En çok da, teknelerimizi bizim aşamadığımız dalgaları belki aşarlar diye engin denize emanet ettiğimiz anları önemsedik. Ulaşmak istediğimiz büyük dünyalara dair hayallerimizi içlerinde taşıyan teknelerimizin bazıları rüzgârın da yardımıyla kısa bir süre yol aldı; bazıları ise gözlerimizin önünde yan yatıp derin sulara gömüldü.

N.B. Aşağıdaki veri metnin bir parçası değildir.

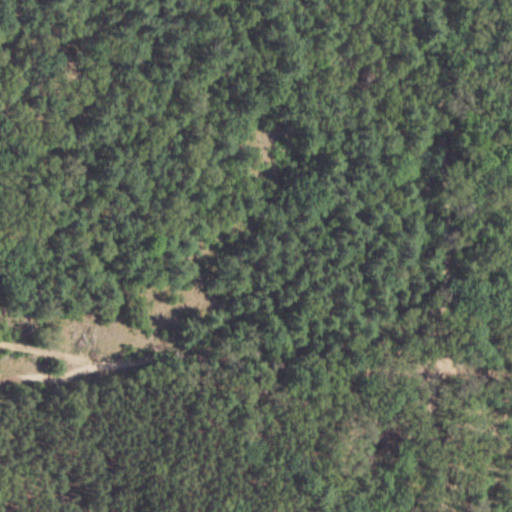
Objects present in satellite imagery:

Kartondan tekneler çocukluk düşlerimizde kaldı. TMMOB Gemi Mühendisleri Odası İzmir Şubesi’nin öncülük etmesi sonucunda TMMOB İzmir İl Koordinasyon Kurulu tarafından beş yıldan beri “Denizcilik ve Kabotaj Bayramı” olan 1 Temmuz günü düzenlenen “Kartondan Tekneler Yarışı” ise, bize bu uzak düşü yeniden hatırlatıyor. “Akdeniz”, “ticaret”, “liman”, “körfez” kimlikleriyle hayat bulduğu halde, denizle ilişkisi zaman içinde zayıflamış bir kent olan İzmir’in tarihi Pasaport Limanı’na egemen olan Cumhuriyet Meydanı’nda gerçekleşen bu etkinlikte, mimar ve mühendisler düşlerindeki tekneleri inşa ediyorlar. Denizcilerin uzak yollarda karşılaştıkları değişik ülkelerin giysilerini giyinen, çizgi roman kahramanlarının kılıklarına giren katılımcılar, bir günlerini yüzebilecek bir tekne inşa etmenin telaşı ve çocuksu bir yarış heyecanıyla geçiriyorlar. İnşa tamamlandığında Kordonboyu’nda yol alan renkli bir korteje dönüşerek omuzlarında taşıdıkları kartondan teknelerini, atıl durumdaki Pasaport Limanı’ndan denize indiriyorlar. Teknelerin çoğu beklendiği gibi hemen batsa da, sırılsıklam olmuş acemi denizciler meydana dönerek yarışı başarıyla tamamlayanları şarkılar eşliğinde kutluyorlar. Herkesin zihninde İzmir körfezinde masmavi, bembeyaz dalgalarla kucak kucağa yüzülen, tek ya da iki kişilik küçük teknelerle dolaşılan, balık tutulan ve denizin kokusunun imbatın eşliğinde tüm kente yayıldığı yarım yüzyıl öncesinin hüzünlü anıları olmasa, “Kartondan Tekneler Yarışı” onlar için yalnızca renkli bir eğlence olacak. Oysa bu yarışın, denizi ve kentsel hayatı “herkes için adil / demokratik” bir biçimde yeniden buluşturma idealine adanmış umutlu bir çaba olduğunu tüm katılımcılar biliyorlar.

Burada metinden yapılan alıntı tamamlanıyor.